_Task to complete_. Copy out the line containing "right eye: (721, 386)" and each line after it, through the last one in the material, exactly as written.

_Data for analysis_.
=== Begin Enclosure ===
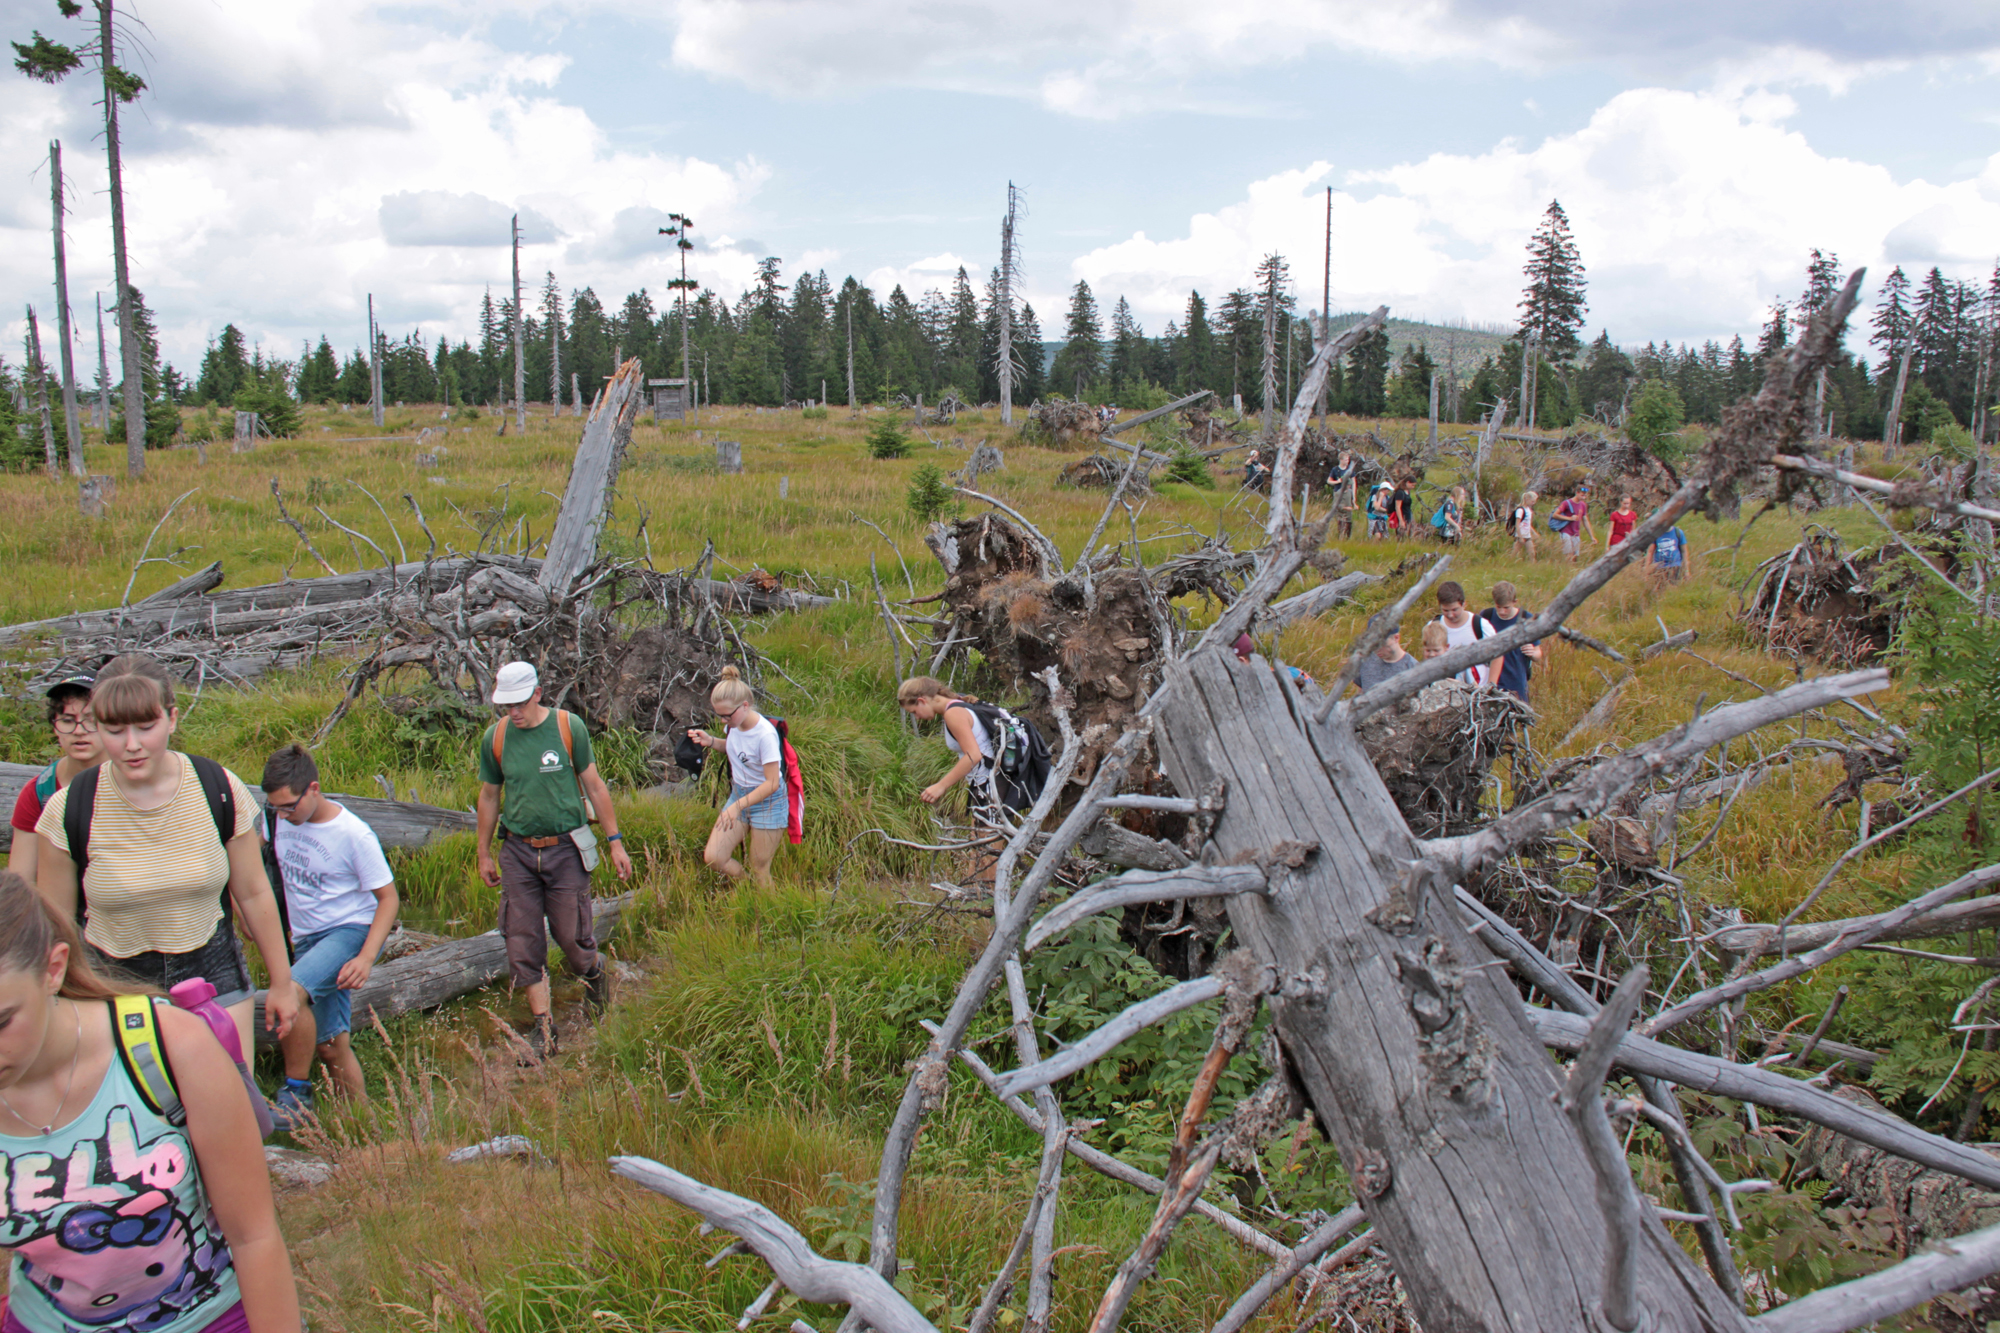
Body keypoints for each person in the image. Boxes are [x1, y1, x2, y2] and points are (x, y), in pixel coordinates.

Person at [0, 871, 301, 1333]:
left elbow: (254, 1236)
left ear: (54, 969)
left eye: (2, 1021)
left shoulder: (170, 1047)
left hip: (207, 1317)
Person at [34, 656, 298, 1062]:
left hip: (214, 973)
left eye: (146, 726)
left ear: (172, 719)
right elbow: (55, 922)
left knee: (228, 1110)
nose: (132, 744)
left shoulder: (219, 789)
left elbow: (254, 891)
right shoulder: (69, 809)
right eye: (115, 730)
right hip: (111, 984)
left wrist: (282, 982)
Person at [475, 662, 631, 1059]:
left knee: (571, 938)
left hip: (566, 849)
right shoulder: (495, 738)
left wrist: (615, 842)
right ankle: (544, 1028)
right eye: (506, 705)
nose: (514, 712)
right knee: (522, 940)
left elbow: (594, 785)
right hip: (518, 852)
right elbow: (490, 796)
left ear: (538, 694)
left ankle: (594, 974)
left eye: (520, 703)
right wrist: (483, 852)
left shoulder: (568, 727)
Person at [259, 745, 399, 1127]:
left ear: (313, 789)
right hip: (304, 936)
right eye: (276, 809)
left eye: (289, 807)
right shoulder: (275, 819)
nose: (284, 815)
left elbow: (387, 899)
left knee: (290, 991)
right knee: (331, 1045)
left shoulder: (352, 834)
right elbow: (255, 861)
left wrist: (366, 957)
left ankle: (295, 1094)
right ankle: (360, 1125)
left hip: (347, 930)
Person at [686, 667, 786, 889]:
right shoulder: (735, 724)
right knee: (714, 857)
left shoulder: (765, 735)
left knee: (760, 867)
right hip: (740, 795)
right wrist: (711, 741)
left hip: (768, 802)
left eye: (726, 715)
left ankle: (767, 912)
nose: (723, 721)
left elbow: (772, 782)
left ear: (745, 706)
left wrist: (736, 807)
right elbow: (738, 752)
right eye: (718, 715)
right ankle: (745, 888)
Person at [8, 677, 105, 885]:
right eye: (68, 720)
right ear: (54, 726)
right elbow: (20, 881)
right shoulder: (40, 791)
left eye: (90, 719)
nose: (79, 731)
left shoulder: (134, 781)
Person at [1479, 581, 1543, 705]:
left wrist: (1532, 653)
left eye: (1506, 607)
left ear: (1515, 602)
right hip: (1490, 681)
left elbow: (1538, 653)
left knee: (1517, 719)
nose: (1502, 611)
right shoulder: (1485, 617)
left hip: (1516, 683)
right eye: (1498, 607)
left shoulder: (1527, 619)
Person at [1431, 581, 1493, 687]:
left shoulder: (1480, 625)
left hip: (1477, 693)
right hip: (1444, 692)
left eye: (1455, 610)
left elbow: (1498, 656)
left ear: (1464, 604)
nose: (1450, 615)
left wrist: (1491, 686)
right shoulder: (1434, 626)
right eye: (1445, 610)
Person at [1351, 626, 1418, 692]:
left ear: (1396, 638)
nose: (1376, 649)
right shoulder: (1365, 660)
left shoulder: (1413, 670)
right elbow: (1361, 691)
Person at [1554, 484, 1596, 562]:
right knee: (1569, 555)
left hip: (1576, 533)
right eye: (1582, 495)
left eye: (1585, 495)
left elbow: (1585, 520)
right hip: (1566, 532)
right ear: (1577, 492)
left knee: (1575, 556)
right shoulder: (1566, 503)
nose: (1584, 497)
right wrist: (1569, 518)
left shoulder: (1583, 505)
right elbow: (1555, 515)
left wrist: (1592, 536)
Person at [1327, 451, 1359, 540]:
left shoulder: (1349, 470)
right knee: (1340, 511)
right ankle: (1340, 534)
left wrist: (1354, 497)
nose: (1347, 461)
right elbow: (1329, 481)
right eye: (1346, 459)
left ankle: (1347, 535)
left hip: (1348, 493)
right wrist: (1337, 482)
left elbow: (1354, 483)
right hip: (1338, 492)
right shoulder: (1335, 469)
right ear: (1341, 460)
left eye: (1348, 459)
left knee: (1348, 514)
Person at [1511, 491, 1539, 562]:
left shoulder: (1529, 510)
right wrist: (1520, 537)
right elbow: (1517, 524)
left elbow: (1528, 524)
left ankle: (1533, 565)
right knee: (1515, 552)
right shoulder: (1520, 510)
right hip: (1521, 535)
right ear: (1527, 499)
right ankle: (1508, 563)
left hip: (1527, 535)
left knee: (1532, 553)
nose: (1534, 503)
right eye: (1532, 501)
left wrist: (1534, 533)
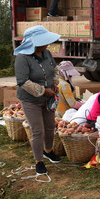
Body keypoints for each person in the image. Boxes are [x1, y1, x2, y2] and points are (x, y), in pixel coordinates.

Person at [14, 25, 62, 175]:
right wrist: (42, 91)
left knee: (49, 126)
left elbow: (55, 69)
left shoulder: (46, 53)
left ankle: (48, 151)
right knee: (37, 130)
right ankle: (38, 161)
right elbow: (22, 82)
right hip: (30, 99)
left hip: (48, 99)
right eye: (44, 42)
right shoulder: (23, 57)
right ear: (33, 43)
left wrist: (54, 83)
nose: (47, 44)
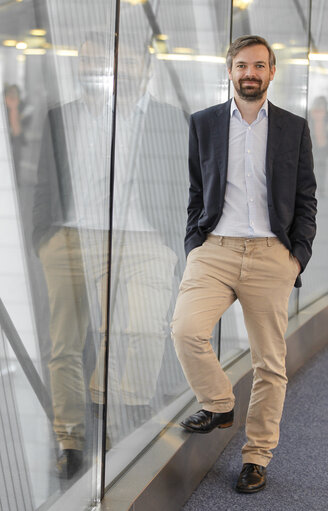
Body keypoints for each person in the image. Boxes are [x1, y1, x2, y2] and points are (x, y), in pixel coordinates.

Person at [171, 35, 317, 493]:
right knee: (185, 329)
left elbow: (305, 197)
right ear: (229, 71)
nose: (249, 73)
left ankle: (256, 456)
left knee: (269, 363)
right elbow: (198, 191)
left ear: (272, 72)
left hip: (273, 254)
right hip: (214, 249)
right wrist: (195, 242)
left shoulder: (294, 128)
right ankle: (219, 401)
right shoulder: (204, 123)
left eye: (258, 65)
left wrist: (298, 256)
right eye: (241, 65)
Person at [33, 33, 180, 479]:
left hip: (141, 237)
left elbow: (182, 184)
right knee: (63, 343)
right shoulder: (64, 116)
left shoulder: (170, 120)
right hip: (71, 237)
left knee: (138, 332)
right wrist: (44, 237)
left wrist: (173, 238)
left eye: (127, 61)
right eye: (95, 61)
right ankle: (71, 441)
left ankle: (114, 422)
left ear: (146, 66)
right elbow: (45, 181)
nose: (117, 70)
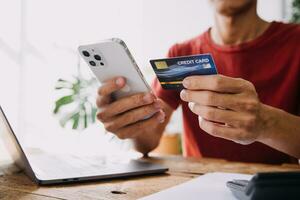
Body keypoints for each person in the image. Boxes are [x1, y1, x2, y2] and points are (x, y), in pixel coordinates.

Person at [96, 0, 300, 164]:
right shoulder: (181, 53)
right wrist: (130, 120)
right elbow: (147, 140)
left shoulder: (296, 42)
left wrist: (266, 123)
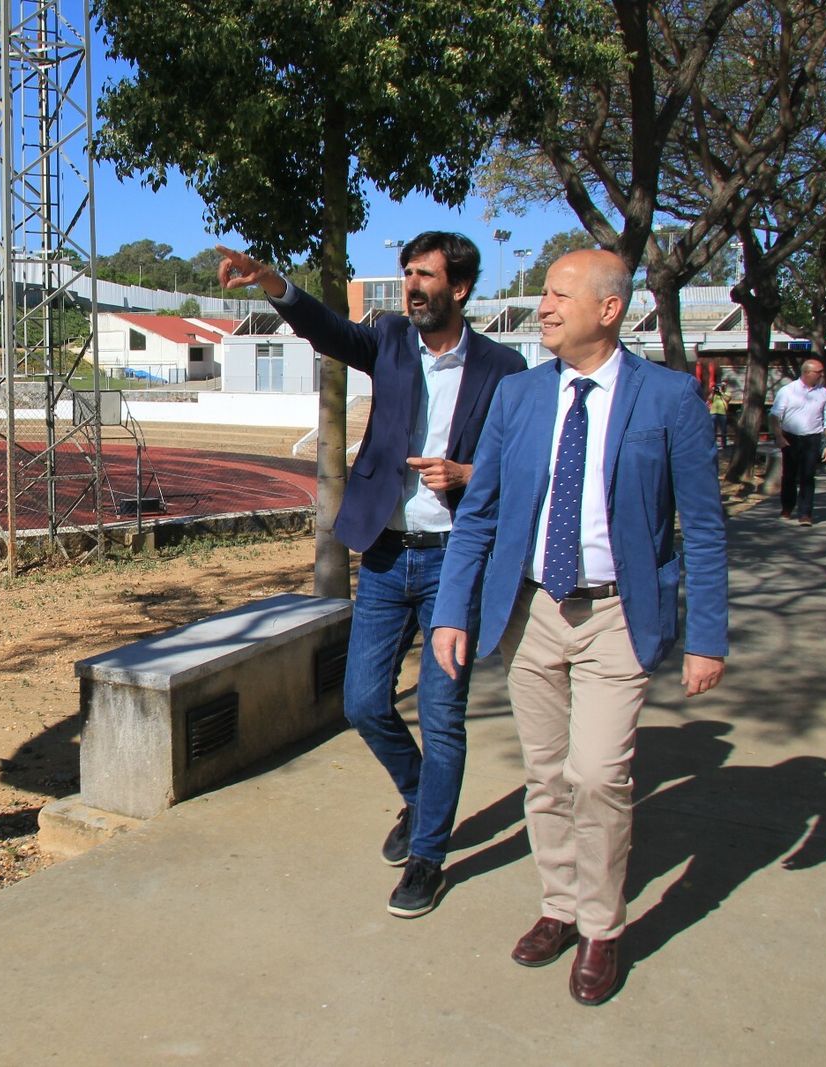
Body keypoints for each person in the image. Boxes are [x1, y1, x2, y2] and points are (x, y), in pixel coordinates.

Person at [429, 249, 728, 1006]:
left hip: (618, 615)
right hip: (530, 611)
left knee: (598, 775)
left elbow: (702, 523)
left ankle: (601, 924)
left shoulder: (668, 399)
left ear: (609, 309)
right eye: (544, 293)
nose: (544, 306)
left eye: (560, 294)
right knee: (546, 773)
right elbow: (482, 514)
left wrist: (708, 635)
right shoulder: (519, 396)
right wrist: (451, 610)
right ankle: (558, 905)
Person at [217, 233, 526, 919]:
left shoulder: (506, 369)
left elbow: (525, 465)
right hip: (385, 551)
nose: (412, 285)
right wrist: (274, 283)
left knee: (443, 713)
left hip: (455, 557)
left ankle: (429, 856)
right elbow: (328, 330)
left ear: (462, 288)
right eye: (406, 272)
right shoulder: (388, 340)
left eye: (426, 275)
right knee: (360, 701)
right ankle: (420, 795)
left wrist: (470, 475)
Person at [769, 360, 826, 526]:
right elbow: (774, 416)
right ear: (807, 373)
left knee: (808, 476)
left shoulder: (824, 393)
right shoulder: (788, 391)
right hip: (790, 437)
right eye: (818, 372)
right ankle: (787, 507)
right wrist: (779, 436)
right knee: (789, 475)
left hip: (812, 438)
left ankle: (805, 513)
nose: (821, 375)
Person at [708, 383, 731, 450]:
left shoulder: (727, 393)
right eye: (721, 386)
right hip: (713, 412)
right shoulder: (715, 393)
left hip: (723, 413)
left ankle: (724, 445)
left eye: (723, 386)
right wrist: (713, 392)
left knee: (723, 430)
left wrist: (721, 392)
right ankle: (712, 445)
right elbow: (709, 400)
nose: (722, 387)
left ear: (725, 387)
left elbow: (727, 399)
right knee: (712, 430)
=== End Enclosure ===
_Task answer_.
right eye: (721, 386)
right hip: (713, 412)
right shoulder: (715, 393)
left hip: (723, 413)
left ankle: (724, 445)
left eye: (723, 386)
right wrist: (713, 392)
left knee: (723, 430)
left wrist: (721, 392)
right ankle: (712, 445)
right elbow: (709, 400)
nose: (722, 387)
left ear: (725, 387)
left elbow: (727, 399)
right knee: (712, 430)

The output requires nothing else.